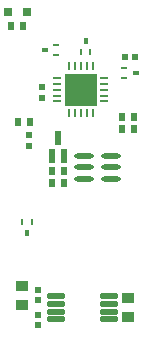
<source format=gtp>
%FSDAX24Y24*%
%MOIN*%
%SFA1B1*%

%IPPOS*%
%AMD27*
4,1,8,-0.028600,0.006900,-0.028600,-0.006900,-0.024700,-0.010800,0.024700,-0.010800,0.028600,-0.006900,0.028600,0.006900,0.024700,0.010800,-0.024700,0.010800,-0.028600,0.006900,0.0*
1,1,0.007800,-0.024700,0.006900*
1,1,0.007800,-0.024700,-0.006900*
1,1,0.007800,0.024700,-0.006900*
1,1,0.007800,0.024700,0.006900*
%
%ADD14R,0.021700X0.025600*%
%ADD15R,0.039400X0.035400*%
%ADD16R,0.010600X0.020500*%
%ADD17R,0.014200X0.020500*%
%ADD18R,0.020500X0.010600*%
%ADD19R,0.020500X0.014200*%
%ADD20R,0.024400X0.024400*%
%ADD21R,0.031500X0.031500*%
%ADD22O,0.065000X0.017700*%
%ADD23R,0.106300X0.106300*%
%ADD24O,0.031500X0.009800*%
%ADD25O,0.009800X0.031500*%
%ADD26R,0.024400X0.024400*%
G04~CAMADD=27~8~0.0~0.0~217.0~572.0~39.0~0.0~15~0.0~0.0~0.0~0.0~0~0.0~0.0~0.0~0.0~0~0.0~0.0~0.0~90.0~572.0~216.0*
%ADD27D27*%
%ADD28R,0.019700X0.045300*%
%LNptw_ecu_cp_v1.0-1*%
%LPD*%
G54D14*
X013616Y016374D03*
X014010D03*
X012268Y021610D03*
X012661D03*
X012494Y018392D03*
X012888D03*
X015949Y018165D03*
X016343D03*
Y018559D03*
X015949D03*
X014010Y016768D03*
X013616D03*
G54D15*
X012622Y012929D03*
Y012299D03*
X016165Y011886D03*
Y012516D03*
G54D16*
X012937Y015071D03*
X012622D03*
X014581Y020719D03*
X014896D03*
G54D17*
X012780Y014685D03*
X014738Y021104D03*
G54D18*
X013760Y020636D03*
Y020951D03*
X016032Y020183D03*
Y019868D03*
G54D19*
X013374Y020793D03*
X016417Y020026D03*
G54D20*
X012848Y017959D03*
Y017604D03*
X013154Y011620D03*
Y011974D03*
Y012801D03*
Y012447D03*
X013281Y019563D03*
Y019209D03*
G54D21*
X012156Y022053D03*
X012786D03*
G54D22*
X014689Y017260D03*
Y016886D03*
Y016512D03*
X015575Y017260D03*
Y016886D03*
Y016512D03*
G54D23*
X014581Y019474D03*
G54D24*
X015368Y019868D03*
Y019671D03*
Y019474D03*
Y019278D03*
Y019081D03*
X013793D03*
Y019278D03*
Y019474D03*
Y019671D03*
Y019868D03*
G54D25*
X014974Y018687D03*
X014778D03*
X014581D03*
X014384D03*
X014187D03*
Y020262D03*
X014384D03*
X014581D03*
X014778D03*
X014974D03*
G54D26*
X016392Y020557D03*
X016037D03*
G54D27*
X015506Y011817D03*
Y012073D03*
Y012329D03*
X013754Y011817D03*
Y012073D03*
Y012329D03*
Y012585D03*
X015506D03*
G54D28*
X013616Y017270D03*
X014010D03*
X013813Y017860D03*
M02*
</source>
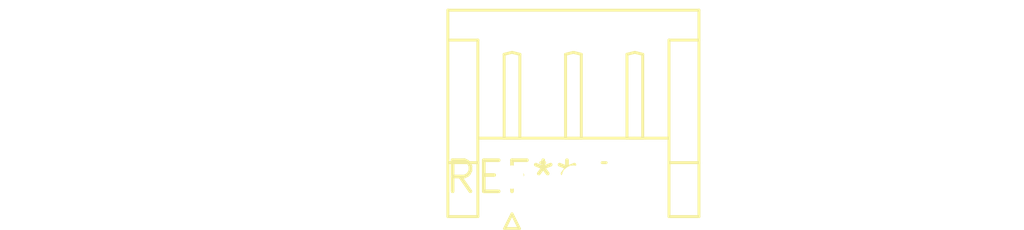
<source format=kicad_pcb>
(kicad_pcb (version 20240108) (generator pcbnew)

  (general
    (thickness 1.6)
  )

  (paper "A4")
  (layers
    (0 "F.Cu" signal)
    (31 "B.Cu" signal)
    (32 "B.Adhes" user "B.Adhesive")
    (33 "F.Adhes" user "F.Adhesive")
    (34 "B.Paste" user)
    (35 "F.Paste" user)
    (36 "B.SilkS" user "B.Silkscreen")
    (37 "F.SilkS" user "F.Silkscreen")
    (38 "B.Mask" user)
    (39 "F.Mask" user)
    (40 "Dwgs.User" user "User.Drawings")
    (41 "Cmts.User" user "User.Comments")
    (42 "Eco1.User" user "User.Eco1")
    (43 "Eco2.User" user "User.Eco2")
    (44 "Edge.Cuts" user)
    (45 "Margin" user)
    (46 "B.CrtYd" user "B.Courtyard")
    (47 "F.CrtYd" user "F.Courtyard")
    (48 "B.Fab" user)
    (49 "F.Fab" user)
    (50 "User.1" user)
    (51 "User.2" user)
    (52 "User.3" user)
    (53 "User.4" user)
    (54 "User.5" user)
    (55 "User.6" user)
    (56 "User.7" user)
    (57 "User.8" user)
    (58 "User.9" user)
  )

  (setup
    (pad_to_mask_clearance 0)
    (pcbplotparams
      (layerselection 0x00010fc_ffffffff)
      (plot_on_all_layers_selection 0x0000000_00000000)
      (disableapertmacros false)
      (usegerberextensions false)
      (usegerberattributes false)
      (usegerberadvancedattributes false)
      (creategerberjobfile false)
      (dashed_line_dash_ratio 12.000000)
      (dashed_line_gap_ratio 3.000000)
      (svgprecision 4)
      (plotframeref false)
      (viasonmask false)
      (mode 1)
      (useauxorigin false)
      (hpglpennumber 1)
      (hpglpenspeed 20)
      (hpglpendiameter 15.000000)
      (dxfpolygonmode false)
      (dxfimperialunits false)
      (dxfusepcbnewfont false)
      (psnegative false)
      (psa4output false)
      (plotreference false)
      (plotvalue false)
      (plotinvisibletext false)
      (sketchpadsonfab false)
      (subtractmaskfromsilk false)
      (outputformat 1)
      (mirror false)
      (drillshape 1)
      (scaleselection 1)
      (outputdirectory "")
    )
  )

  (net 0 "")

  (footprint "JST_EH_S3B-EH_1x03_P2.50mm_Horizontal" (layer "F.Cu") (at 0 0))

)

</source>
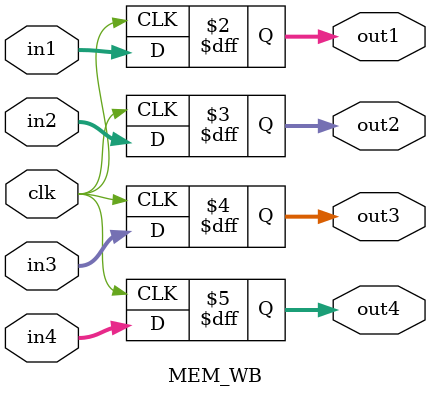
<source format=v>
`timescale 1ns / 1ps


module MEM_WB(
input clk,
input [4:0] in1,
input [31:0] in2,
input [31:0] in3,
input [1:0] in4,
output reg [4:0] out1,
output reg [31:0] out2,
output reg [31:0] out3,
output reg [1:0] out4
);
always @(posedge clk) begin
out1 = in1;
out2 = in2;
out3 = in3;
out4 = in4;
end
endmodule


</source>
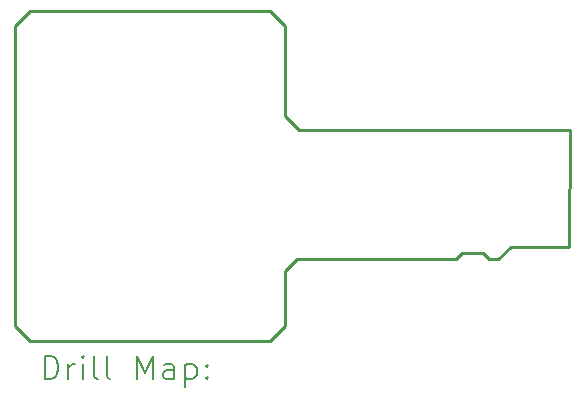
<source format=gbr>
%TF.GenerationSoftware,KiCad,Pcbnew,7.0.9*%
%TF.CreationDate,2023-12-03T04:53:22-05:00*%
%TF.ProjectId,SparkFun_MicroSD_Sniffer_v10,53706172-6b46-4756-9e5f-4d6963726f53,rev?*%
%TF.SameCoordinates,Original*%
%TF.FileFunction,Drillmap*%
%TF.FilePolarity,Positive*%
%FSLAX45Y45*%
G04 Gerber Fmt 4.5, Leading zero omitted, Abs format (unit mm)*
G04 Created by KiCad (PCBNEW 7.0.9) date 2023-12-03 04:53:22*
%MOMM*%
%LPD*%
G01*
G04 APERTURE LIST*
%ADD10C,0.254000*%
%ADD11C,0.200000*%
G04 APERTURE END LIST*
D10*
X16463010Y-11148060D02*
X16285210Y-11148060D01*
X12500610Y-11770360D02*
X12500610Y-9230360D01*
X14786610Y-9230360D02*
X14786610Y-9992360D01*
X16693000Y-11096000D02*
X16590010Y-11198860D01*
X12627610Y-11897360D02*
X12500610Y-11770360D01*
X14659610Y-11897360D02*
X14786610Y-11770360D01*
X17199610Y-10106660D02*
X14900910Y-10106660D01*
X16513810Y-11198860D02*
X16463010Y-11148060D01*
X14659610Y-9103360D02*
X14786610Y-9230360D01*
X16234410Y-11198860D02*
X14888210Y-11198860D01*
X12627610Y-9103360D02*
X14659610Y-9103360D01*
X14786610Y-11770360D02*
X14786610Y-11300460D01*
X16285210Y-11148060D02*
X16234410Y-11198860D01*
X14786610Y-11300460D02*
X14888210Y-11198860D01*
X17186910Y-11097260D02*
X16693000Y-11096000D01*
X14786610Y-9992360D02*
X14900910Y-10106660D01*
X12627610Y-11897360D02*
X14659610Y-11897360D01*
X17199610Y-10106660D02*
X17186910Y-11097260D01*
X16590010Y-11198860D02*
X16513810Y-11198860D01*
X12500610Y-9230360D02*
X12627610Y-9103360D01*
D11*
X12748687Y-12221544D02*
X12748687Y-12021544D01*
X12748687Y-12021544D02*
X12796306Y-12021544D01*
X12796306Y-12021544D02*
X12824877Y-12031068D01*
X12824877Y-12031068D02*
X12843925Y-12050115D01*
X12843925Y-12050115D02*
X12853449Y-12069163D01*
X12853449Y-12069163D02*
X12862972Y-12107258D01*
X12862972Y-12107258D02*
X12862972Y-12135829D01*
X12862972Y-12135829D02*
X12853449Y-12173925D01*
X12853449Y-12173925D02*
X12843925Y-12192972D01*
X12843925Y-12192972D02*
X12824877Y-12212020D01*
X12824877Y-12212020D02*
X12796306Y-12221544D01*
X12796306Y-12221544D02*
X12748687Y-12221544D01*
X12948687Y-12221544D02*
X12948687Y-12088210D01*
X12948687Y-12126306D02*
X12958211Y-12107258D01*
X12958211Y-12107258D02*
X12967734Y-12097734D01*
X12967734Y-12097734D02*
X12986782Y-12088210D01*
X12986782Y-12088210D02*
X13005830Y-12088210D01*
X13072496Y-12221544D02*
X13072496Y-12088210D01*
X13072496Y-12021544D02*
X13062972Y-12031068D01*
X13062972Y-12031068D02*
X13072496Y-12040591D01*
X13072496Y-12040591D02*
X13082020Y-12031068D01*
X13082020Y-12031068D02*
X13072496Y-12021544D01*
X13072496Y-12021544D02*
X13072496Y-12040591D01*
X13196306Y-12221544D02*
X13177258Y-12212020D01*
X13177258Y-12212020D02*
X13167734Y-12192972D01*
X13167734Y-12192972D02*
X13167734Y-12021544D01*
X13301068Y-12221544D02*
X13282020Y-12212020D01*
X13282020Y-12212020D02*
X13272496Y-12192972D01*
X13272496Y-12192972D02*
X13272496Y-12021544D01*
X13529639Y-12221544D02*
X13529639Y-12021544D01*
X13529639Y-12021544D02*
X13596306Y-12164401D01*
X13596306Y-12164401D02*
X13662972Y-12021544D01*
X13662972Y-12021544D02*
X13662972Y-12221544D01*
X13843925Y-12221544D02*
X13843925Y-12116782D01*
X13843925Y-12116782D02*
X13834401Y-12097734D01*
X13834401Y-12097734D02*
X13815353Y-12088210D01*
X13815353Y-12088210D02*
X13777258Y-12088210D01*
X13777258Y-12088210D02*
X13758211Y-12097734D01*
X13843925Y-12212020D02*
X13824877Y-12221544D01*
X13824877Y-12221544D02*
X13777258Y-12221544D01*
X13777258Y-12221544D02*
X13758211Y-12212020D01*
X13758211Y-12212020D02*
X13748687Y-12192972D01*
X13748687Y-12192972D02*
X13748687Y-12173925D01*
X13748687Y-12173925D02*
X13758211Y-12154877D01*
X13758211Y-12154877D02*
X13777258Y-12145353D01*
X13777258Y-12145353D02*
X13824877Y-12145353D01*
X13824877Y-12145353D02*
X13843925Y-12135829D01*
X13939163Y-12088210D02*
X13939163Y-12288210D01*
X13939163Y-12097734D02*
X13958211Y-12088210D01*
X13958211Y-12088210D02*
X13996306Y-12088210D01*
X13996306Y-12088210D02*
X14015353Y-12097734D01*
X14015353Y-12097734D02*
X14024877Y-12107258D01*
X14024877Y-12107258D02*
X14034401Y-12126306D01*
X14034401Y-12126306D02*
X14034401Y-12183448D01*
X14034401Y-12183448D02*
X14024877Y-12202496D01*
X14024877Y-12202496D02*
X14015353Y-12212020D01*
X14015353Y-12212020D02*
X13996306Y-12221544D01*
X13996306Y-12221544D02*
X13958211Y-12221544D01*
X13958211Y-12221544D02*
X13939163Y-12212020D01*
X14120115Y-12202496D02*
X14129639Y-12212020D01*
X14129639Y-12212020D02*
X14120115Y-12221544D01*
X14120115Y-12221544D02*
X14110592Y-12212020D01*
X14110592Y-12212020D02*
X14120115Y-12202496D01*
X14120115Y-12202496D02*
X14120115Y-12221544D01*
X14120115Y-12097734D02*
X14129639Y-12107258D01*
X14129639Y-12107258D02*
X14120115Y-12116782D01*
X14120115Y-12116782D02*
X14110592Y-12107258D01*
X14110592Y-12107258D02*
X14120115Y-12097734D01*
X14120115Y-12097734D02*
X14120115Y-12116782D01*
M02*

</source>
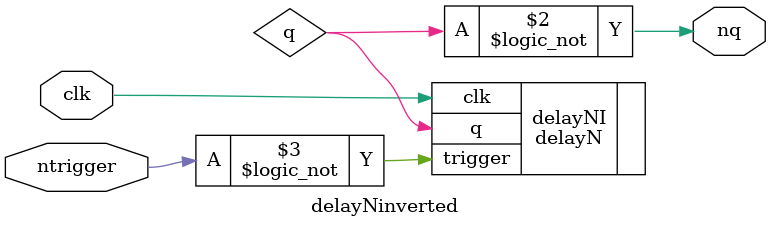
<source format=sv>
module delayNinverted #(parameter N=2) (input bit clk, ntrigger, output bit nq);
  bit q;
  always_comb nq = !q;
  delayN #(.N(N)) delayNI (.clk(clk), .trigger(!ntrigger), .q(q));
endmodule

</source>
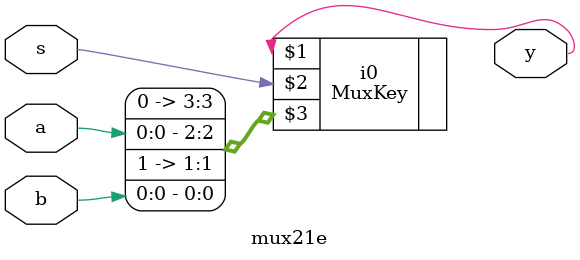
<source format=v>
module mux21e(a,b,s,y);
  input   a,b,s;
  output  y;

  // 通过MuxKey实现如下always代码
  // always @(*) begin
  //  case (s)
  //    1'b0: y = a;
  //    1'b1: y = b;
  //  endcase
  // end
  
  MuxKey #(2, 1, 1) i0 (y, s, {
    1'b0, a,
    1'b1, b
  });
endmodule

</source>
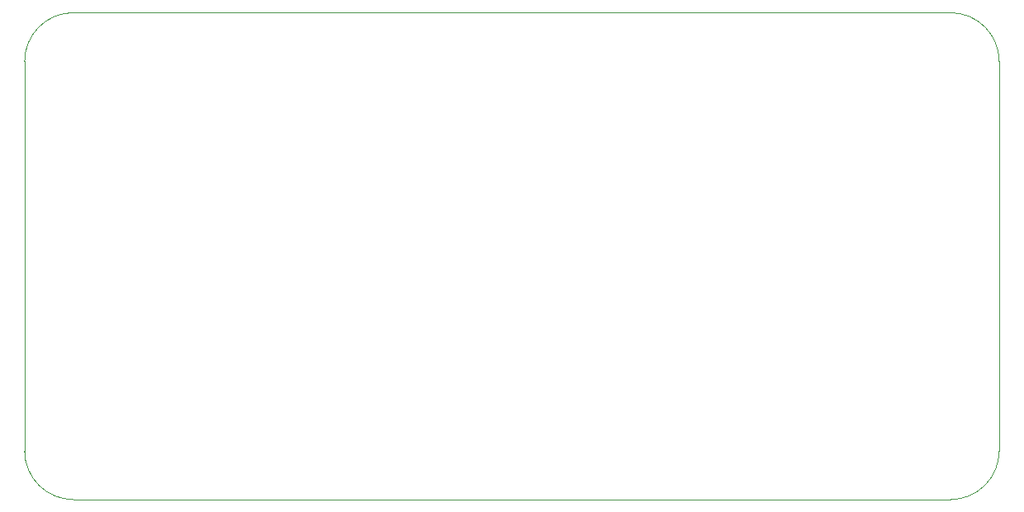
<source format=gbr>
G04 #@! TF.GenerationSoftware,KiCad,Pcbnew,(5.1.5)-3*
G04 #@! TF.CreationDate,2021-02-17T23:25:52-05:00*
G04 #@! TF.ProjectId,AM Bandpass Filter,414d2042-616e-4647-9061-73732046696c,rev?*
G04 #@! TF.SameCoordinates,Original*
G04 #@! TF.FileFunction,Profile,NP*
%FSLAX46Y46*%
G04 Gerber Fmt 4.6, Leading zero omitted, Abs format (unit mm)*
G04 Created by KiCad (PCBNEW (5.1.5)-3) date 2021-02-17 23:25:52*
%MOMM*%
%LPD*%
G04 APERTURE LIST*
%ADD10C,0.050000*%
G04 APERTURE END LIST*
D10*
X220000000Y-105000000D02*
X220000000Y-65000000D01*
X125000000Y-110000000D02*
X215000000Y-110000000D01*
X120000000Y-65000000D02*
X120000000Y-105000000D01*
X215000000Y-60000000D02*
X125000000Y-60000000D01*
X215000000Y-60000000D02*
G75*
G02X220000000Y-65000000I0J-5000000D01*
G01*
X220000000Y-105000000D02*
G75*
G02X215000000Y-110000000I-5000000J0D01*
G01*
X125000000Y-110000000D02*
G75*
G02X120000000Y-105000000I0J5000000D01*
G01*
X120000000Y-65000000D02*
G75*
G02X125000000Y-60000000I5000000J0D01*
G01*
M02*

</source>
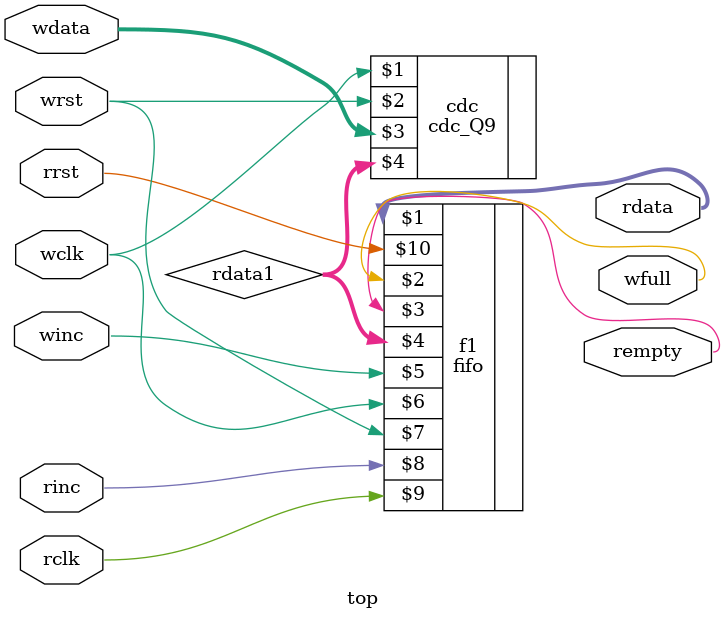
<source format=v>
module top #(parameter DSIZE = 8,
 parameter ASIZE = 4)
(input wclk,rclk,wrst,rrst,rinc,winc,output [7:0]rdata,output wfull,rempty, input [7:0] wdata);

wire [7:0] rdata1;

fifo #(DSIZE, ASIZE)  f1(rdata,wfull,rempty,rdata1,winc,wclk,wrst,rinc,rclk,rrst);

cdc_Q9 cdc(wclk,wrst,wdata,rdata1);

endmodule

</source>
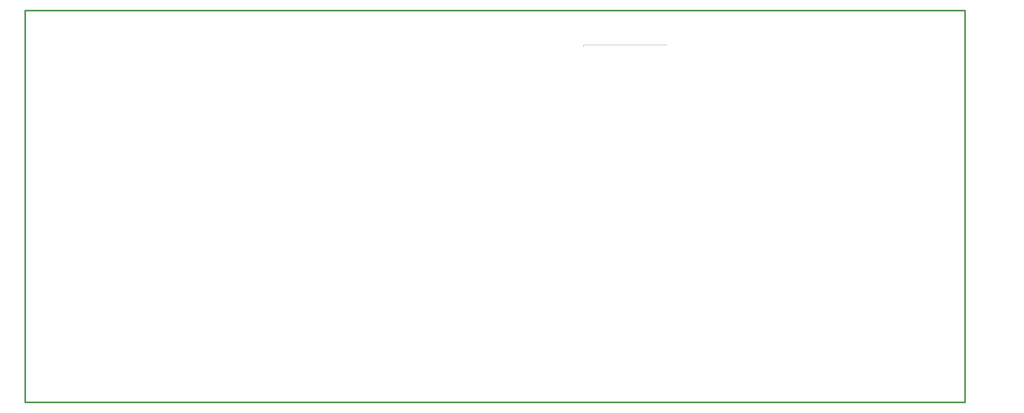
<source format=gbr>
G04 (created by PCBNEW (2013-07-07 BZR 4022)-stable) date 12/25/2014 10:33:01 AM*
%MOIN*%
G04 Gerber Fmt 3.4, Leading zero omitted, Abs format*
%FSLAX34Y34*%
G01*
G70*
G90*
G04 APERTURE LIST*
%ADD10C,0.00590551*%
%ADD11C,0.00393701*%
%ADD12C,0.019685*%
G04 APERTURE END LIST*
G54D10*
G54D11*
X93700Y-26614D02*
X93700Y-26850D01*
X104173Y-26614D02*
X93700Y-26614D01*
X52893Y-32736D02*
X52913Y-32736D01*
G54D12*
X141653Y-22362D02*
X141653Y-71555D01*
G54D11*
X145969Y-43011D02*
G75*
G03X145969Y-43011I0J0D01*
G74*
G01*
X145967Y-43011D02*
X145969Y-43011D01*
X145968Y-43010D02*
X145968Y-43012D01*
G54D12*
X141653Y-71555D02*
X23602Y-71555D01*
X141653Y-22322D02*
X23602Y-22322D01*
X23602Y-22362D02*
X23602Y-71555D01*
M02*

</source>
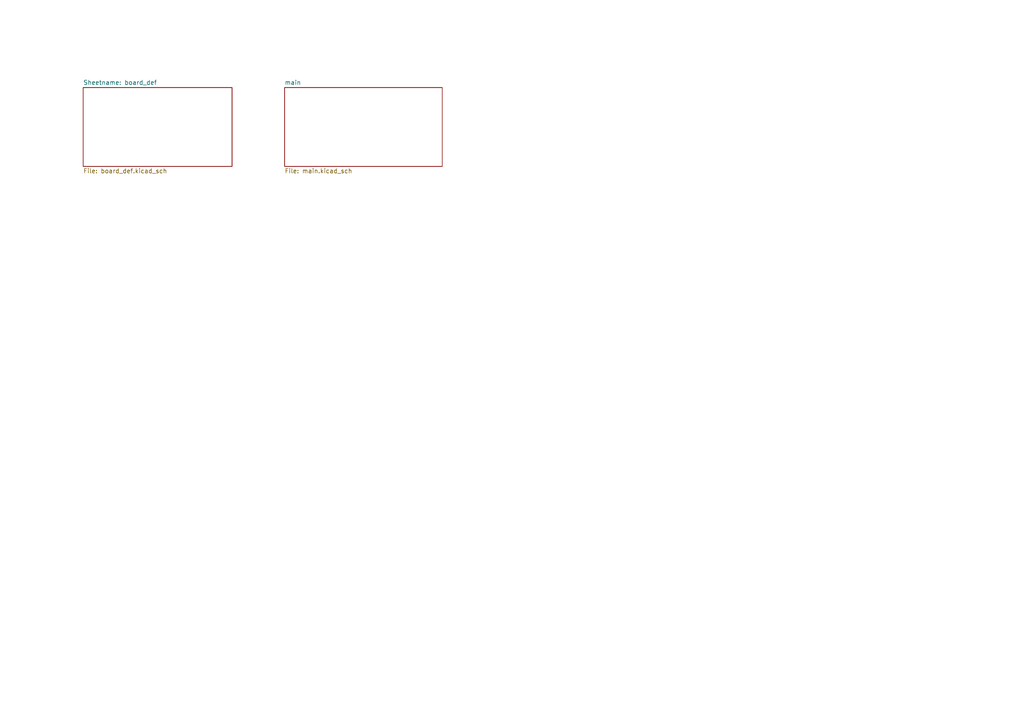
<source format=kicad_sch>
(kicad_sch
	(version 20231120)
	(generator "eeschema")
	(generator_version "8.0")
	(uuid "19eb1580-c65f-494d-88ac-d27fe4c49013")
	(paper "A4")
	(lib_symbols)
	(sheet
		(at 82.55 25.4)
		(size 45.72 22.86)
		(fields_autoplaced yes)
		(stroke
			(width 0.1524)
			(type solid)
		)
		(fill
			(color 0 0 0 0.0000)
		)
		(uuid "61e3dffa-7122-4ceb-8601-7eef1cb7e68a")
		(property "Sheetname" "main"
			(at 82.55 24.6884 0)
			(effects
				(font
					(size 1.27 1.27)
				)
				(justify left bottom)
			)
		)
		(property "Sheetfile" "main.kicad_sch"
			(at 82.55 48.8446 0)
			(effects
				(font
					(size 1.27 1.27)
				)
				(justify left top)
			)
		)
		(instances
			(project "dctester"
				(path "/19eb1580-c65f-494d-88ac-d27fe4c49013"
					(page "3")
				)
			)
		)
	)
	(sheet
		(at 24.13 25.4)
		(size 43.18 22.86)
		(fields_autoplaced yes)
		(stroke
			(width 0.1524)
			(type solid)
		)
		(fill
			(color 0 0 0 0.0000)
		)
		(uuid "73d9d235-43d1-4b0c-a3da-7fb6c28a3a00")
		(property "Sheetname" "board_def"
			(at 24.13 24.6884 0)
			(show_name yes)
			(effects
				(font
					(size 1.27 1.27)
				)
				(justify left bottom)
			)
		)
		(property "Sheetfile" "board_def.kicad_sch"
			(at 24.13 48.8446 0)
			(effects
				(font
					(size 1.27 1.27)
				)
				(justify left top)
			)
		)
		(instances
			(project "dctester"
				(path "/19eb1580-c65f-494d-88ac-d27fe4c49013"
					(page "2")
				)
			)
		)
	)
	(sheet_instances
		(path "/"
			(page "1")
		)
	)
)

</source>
-=-=-=-=-
Work item | Filter the listing for the word "begin" and copy each line that has it.

Answer for this exercise |
always @(posedge clk) begin
  // always @(*) begin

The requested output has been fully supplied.